Me and my boyfriend started our relationship with a very strong push and pull dance. It was so extreme that we went from being together every day to not communicating for three months. My boyfriend likes to present this as due to my intimacy issues, but the more I develop in my therapy, the more I understand that he has very deep issues of his own.
I been wondering for some time why I feel as if we are not really a real couple. There is an ambivalence to the relationship. No direct future plans. No strong commitment such as engagement or buying real estate together. Furthermore, he makes his plans alone- announcing me sometimes in the last minute when he is going for his work trip or that he has planned one week of his vacation without me.
For a long time I was OK with such a pattern, because as my BF so helpfully pointed out, I had my intimacy issues. However, I am getting increasingly frustrated about this situation these days. The most problematic thing seems to be that my BF cannot understand what the problem is. In his mind, since he is sometimes very giving it compensates for him taking his ‘own time’ (disappearing for a week when he is in a work trip).
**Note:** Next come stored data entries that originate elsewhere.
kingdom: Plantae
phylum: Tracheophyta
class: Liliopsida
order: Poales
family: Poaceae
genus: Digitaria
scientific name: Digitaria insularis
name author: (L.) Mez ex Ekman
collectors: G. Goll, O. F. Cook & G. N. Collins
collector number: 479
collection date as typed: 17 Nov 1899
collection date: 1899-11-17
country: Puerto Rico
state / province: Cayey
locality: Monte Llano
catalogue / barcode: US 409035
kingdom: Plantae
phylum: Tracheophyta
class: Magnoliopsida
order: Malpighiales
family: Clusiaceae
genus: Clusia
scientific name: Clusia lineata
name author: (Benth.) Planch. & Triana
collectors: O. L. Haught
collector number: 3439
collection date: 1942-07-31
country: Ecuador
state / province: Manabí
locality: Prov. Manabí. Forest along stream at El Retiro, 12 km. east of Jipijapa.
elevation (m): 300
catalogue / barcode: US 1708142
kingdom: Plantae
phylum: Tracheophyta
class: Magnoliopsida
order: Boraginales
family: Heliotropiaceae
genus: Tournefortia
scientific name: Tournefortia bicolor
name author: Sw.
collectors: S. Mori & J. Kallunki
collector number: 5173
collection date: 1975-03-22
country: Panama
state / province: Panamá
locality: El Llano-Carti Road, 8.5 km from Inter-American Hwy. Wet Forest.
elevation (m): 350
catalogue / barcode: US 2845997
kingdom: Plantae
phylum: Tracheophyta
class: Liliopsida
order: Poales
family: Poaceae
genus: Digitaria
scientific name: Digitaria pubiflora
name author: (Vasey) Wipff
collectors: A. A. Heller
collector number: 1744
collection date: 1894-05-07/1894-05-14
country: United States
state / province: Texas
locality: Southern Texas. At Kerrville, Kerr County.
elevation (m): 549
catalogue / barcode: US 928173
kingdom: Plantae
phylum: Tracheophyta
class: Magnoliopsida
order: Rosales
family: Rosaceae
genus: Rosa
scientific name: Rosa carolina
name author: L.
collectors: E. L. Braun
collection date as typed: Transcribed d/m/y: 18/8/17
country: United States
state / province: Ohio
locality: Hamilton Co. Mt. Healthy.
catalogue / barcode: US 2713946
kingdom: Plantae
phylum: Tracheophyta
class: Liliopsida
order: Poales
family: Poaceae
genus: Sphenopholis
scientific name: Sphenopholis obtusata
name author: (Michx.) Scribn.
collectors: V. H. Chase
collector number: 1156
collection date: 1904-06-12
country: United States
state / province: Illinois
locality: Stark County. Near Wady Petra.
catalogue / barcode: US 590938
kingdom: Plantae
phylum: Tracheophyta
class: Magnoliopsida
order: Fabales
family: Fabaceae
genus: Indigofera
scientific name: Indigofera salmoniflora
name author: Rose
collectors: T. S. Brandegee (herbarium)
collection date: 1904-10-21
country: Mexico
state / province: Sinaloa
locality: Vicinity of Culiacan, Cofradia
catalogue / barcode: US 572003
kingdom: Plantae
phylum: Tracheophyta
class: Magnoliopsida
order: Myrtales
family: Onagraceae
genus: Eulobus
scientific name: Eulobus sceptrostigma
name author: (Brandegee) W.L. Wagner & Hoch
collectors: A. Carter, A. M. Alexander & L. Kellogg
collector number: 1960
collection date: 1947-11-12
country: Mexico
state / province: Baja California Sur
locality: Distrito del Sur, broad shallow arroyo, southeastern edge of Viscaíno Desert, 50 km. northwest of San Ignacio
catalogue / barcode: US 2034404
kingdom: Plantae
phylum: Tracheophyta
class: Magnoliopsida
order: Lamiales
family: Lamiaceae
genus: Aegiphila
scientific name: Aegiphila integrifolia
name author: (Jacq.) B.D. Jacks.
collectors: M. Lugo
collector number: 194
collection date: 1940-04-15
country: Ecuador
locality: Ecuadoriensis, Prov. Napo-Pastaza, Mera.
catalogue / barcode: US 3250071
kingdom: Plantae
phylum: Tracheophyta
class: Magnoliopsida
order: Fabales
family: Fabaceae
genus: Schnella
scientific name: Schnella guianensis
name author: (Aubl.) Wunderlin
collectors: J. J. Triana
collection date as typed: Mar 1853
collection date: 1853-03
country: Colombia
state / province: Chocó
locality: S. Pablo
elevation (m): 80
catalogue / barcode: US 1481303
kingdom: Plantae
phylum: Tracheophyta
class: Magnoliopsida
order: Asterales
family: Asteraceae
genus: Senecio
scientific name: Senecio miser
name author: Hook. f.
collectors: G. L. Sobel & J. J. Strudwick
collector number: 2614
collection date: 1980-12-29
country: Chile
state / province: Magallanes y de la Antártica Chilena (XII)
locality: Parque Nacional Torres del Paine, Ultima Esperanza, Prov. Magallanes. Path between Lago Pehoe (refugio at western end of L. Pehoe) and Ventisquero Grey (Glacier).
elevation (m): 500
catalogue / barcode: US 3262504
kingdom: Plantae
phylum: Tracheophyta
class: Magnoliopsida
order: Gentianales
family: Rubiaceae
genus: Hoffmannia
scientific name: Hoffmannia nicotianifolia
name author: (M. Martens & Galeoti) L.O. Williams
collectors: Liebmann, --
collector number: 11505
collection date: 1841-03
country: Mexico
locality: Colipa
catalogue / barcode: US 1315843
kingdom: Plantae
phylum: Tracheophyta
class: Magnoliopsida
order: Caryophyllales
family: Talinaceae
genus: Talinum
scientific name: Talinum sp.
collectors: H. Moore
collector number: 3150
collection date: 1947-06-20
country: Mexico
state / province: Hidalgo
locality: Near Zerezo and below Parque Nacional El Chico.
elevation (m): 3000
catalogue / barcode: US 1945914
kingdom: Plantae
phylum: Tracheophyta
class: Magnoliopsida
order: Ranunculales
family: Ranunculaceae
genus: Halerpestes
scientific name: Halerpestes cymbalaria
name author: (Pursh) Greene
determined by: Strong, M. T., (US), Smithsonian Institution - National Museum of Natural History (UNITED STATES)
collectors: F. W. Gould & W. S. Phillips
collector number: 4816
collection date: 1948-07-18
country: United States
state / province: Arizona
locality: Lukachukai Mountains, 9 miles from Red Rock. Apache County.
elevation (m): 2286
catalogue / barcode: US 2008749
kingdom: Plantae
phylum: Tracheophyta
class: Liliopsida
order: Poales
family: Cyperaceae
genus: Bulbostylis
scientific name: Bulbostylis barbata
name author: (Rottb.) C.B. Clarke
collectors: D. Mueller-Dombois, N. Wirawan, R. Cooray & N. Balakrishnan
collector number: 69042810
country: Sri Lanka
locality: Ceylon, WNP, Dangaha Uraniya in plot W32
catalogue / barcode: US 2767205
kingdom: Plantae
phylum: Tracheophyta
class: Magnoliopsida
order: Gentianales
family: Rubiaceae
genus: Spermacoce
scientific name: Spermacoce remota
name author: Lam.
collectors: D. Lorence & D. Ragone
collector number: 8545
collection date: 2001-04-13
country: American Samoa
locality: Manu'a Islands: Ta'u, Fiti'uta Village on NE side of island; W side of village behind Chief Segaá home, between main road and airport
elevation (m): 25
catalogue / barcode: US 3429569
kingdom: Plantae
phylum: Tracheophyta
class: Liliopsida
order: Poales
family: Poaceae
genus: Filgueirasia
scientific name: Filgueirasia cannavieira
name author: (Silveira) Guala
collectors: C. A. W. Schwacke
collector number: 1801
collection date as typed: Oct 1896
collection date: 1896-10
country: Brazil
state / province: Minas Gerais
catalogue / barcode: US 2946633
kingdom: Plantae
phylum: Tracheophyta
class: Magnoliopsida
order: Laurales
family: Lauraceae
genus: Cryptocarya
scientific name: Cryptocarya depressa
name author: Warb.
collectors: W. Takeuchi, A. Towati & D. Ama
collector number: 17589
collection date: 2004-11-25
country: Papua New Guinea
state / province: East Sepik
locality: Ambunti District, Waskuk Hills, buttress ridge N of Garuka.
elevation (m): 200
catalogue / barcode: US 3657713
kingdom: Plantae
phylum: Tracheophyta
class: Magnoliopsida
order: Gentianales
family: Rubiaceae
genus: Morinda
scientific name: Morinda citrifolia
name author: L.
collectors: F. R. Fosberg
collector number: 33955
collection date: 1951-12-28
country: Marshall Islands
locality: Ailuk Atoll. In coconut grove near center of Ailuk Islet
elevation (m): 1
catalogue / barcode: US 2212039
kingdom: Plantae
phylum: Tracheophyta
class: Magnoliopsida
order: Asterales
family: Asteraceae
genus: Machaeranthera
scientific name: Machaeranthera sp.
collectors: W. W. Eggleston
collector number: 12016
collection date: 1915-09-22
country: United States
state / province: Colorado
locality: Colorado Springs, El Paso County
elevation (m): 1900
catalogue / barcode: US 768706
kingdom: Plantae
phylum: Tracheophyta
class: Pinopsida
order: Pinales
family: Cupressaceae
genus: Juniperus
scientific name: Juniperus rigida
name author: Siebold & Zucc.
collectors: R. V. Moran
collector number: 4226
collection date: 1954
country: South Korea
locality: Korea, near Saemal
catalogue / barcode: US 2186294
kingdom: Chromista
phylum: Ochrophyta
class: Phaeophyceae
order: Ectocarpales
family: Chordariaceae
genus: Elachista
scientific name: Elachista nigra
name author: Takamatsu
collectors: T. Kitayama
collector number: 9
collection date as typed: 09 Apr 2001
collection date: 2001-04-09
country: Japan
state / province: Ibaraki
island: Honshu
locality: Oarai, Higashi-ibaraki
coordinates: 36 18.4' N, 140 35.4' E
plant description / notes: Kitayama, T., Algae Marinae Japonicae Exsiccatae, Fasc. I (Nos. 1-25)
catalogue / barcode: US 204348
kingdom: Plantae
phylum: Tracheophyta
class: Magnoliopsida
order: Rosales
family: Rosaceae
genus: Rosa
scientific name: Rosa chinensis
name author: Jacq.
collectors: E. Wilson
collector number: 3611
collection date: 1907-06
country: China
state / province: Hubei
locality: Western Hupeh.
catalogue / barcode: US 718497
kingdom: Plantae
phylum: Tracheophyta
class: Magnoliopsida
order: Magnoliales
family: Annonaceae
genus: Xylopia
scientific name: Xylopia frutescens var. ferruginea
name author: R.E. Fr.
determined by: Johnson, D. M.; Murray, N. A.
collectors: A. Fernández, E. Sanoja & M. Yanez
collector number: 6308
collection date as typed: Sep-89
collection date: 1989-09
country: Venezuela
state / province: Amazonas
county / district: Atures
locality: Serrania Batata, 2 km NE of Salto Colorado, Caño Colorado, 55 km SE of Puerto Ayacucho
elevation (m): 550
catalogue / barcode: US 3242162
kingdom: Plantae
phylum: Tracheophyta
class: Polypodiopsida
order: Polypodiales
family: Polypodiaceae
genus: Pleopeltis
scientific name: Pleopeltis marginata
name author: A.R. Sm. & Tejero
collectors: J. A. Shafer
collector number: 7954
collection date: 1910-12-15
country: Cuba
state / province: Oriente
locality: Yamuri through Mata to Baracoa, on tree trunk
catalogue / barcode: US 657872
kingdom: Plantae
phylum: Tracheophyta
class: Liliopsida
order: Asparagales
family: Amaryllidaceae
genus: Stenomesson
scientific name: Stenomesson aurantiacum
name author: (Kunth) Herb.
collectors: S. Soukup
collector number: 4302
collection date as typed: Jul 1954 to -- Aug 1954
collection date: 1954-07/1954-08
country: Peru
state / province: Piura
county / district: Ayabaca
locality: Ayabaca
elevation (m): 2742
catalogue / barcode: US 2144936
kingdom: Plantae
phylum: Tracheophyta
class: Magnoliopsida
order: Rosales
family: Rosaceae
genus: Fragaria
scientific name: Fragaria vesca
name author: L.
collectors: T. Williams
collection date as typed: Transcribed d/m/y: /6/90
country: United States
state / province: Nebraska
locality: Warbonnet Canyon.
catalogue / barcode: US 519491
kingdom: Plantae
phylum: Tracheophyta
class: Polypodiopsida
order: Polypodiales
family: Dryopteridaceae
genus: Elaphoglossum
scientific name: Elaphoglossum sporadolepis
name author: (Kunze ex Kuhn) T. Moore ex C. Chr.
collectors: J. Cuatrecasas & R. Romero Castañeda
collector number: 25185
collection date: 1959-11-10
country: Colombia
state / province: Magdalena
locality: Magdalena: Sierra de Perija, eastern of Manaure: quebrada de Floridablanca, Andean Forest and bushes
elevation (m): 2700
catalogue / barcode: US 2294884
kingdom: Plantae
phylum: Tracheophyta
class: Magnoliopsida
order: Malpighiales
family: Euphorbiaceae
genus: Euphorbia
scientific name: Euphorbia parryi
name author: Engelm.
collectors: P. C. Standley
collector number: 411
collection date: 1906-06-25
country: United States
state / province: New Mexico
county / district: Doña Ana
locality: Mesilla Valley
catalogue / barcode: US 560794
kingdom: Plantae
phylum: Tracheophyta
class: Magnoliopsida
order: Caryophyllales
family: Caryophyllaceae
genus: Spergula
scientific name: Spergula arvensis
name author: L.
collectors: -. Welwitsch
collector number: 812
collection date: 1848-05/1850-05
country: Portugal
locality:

I have been driving myself mad by focusing on trust issues. It is true, I have trust issues, but I am also understanding that there are some reservations to trusting someone who does not pick up his phone. Or someone who vacillates between being super loving, to being passive-aggressive and distant. I am just left confused. Not understanding what he wants. He is consistently inconsistent. This makes it very difficult for me to believe any of his future plans, especially regarding family. Am I to trust him or am I to decide that his inconsistency is the end of our relationship?